The state_error subroutine in Src_nd/Tagging_nd.f90 in this example is simple:

subroutine state_error(tag,tag_lo,tag_hi, &
                       state,state_lo,state_hi, &
                       set,clear,&
                       lo,hi,&
                       dx,problo,time,phierr) bind(C, name="state_error")

  implicit none

  integer          :: lo(3),hi(3)
  integer          :: state_lo(3),state_hi(3)
  integer          :: tag_lo(3),tag_hi(3)
  double precision :: state(state_lo(1):state_hi(1), &
                            state_lo(2):state_hi(2), &
                            state_lo(3):state_hi(3))
  integer          :: tag(tag_lo(1):tag_hi(1), &
                          tag_lo(2):tag_hi(2), &
                          tag_lo(3):tag_hi(3))
  double precision :: problo(3),dx(3),time,phierr
  integer          :: set,clear

  integer          :: i, j, k

  ! Tag on regions of high phi
  do       k = lo(3), hi(3)
     do    j = lo(2), hi(2)
        do i = lo(1), hi(1)
           if (state(i,j,k) .ge. phierr) then
              tag(i,j,k) = set
           endif
        enddo
     enddo
  enddo

end subroutine state_error

FillPatch

This example has two functions, AmrCoreAdv::FillPatch and AmrCoreAdv::CoarseFillPatch, that make use of functions in AmrCore/AMReX_FillPatchUtil.

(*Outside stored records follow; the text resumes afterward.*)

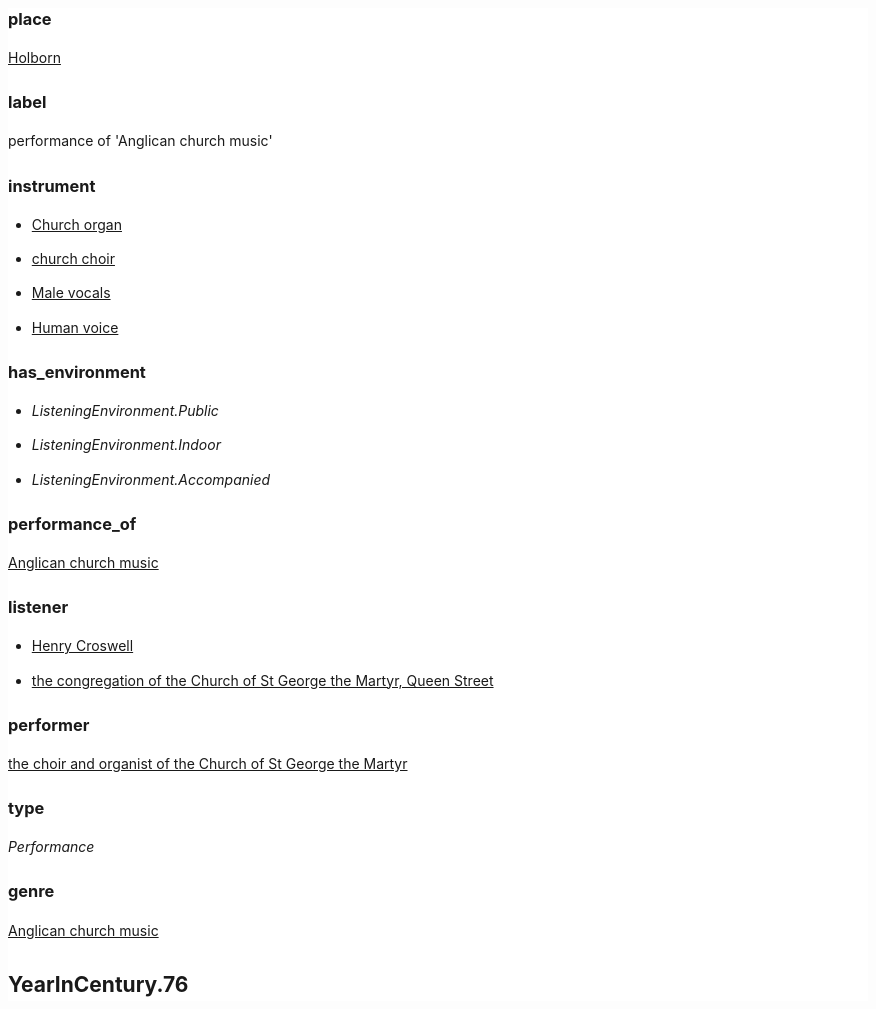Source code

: ### place


[Holborn](#Holborn)

### label


performance of 'Anglican church music'

### instrument

 - [Church organ](#Church-organ)

 - [church choir](#church-choir)

 - [Male vocals](#Male-vocals)

 - [Human voice](#Human-voice)

### has_environment

 - *ListeningEnvironment.Public*

 - *ListeningEnvironment.Indoor*

 - *ListeningEnvironment.Accompanied*

### performance_of


[Anglican church music](#Anglican-church-music)

### listener

 - [Henry Croswell](#Henry-Croswell)

 - [the congregation of the Church of St George the Martyr, Queen Street](#the-congregation-of-the-Church-of-St-George-the-Martyr-Queen-Street)

### performer


[the choir and organist of the Church of St George the Martyr](#the-choir-and-organist-of-the-Church-of-St-George-the-Martyr)

### type


*Performance*

### genre


[Anglican church music](#Anglican-church-music)

## YearInCentury.76
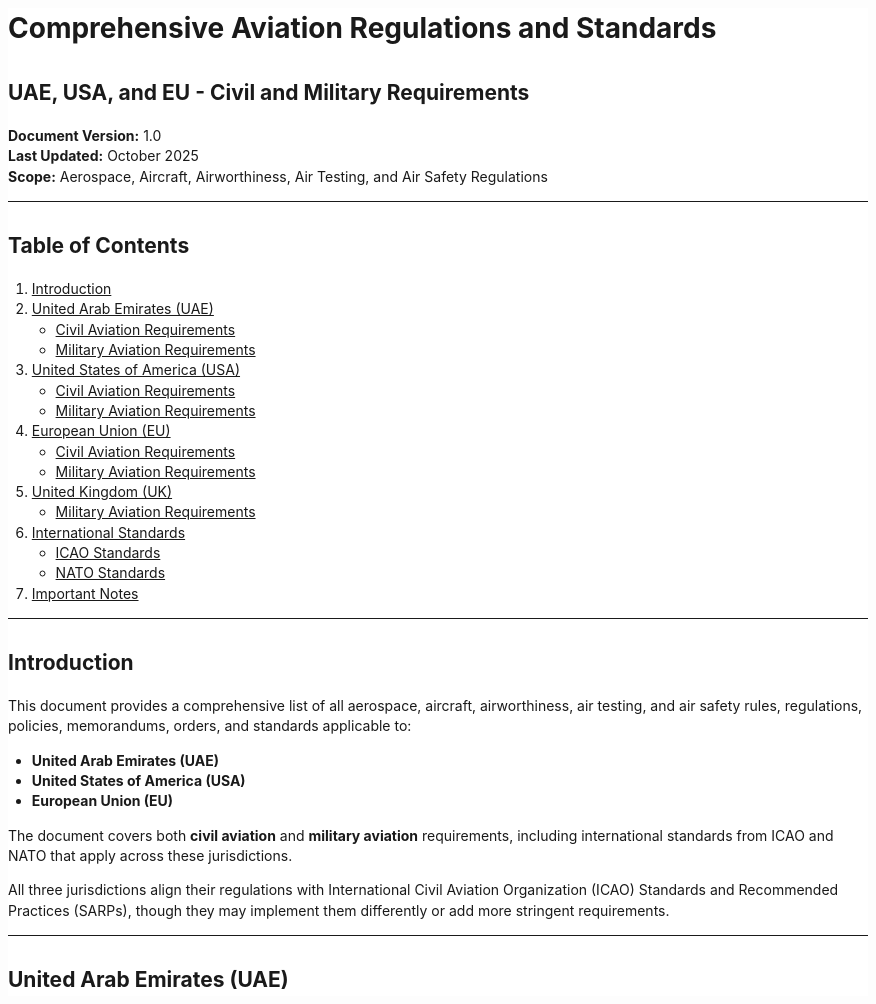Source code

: # Comprehensive Aviation Regulations and Standards
## UAE, USA, and EU - Civil and Military Requirements

**Document Version:** 1.0  
**Last Updated:** October 2025  
**Scope:** Aerospace, Aircraft, Airworthiness, Air Testing, and Air Safety Regulations

---

## Table of Contents

1. [Introduction](#introduction)
2. [United Arab Emirates (UAE)](#united-arab-emirates-uae)
   - [Civil Aviation Requirements](#uae-civil-aviation-requirements)
   - [Military Aviation Requirements](#uae-military-aviation-requirements)
3. [United States of America (USA)](#united-states-of-america-usa)
   - [Civil Aviation Requirements](#usa-civil-aviation-requirements)
   - [Military Aviation Requirements](#usa-military-aviation-requirements)
4. [European Union (EU)](#european-union-eu)
   - [Civil Aviation Requirements](#eu-civil-aviation-requirements)
   - [Military Aviation Requirements](#eu-military-aviation-requirements)
5. [United Kingdom (UK)](#united-kingdom-uk)
   - [Military Aviation Requirements](#uk-military-aviation-requirements)
6. [International Standards](#international-standards)
   - [ICAO Standards](#icao-standards)
   - [NATO Standards](#nato-standards)
7. [Important Notes](#important-notes)

---

## Introduction

This document provides a comprehensive list of all aerospace, aircraft, airworthiness, air testing, and air safety rules, regulations, policies, memorandums, orders, and standards applicable to:

- **United Arab Emirates (UAE)**
- **United States of America (USA)**
- **European Union (EU)**

The document covers both **civil aviation** and **military aviation** requirements, including international standards from ICAO and NATO that apply across these jurisdictions.

All three jurisdictions align their regulations with International Civil Aviation Organization (ICAO) Standards and Recommended Practices (SARPs), though they may implement them differently or add more stringent requirements.

---

## United Arab Emirates (UAE)
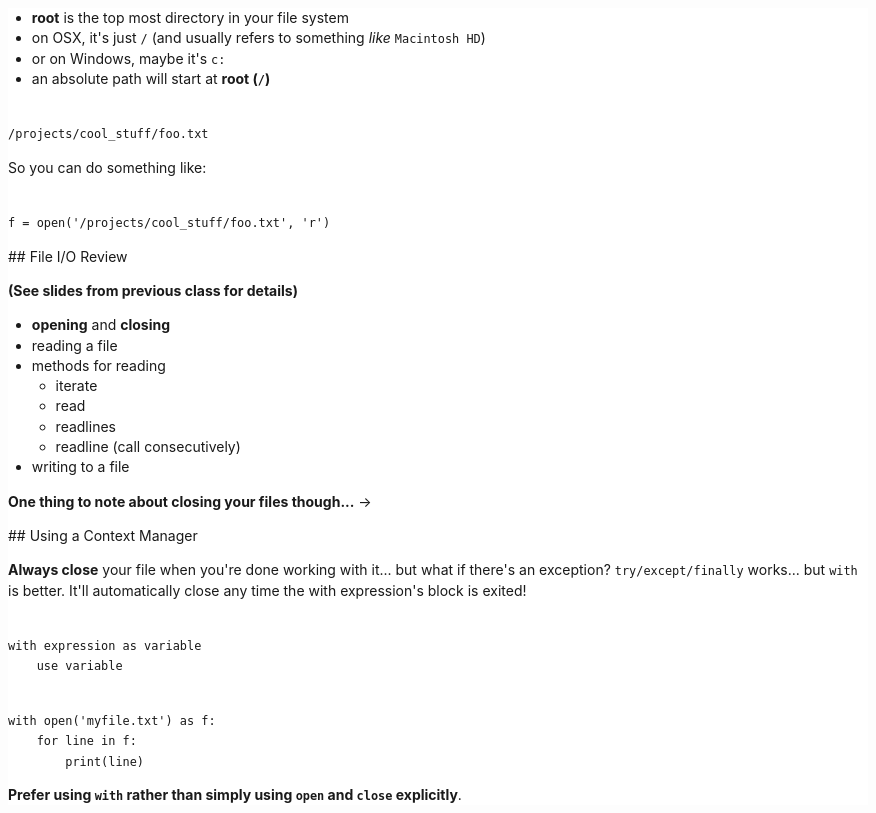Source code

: * __root__ is the top most directory in your file system
* on OSX, it's just <code>/</code> (and usually refers to something _like_ <code>Macintosh HD</code>)
* or on Windows, maybe it's <code>c:</code>
* an absolute path will start at __root (<code>/</code>)__

<pre><code data-trim contenteditable>
/projects/cool_stuff/foo.txt
</code></pre>

So you can do something like:

<pre><code data-trim contenteditable>
f = open('/projects/cool_stuff/foo.txt', 'r')
</code></pre>

</section>

<section markdown="block">
## File I/O Review

__(See slides from previous class for details)__

* __opening__ and __closing__
* reading a file
* methods for reading
    * iterate
    * read
    * readlines
    * readline (call consecutively)
* writing to a file

__One thing to note about closing your files though...__ &rarr;
</section>

<section markdown="block">
## Using a Context Manager

__Always close__ your file when you're done working with it... but what if there's an exception? <code>try/except/finally</code> works... but <code>with</code> is better. It'll automatically close any time the with expression's block is exited!

<pre><code data-trim contenteditable>
with expression as variable
    use variable
</code></pre>

<pre><code data-trim contenteditable>
with open('myfile.txt') as f:
    for line in f:
        print(line)
</code></pre>

__Prefer using <code>with</code> rather than simply using <code>open</code> and <code>close</code> explicitly__.
</section>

In AmrCoreAdv::Advance, we create a temporary MultiFab called Sborder, which is essentially \(\phi\) but with ghost cells filled in. The valid and ghost cells are filled in from actual valid data at that level, space-time interpolated data from the next-coarser level, neighboring grids at the same level, or domain boundary conditions (for examples that have non-periodic boundary conditions).

MultiFab Sborder(grids[lev], dmap[lev], S_new.nComp(), num_grow);
FillPatch(lev, time, Sborder, 0, Sborder.nComp());

Several other calls to fillpatch routines are hidden from the user in the regridding process.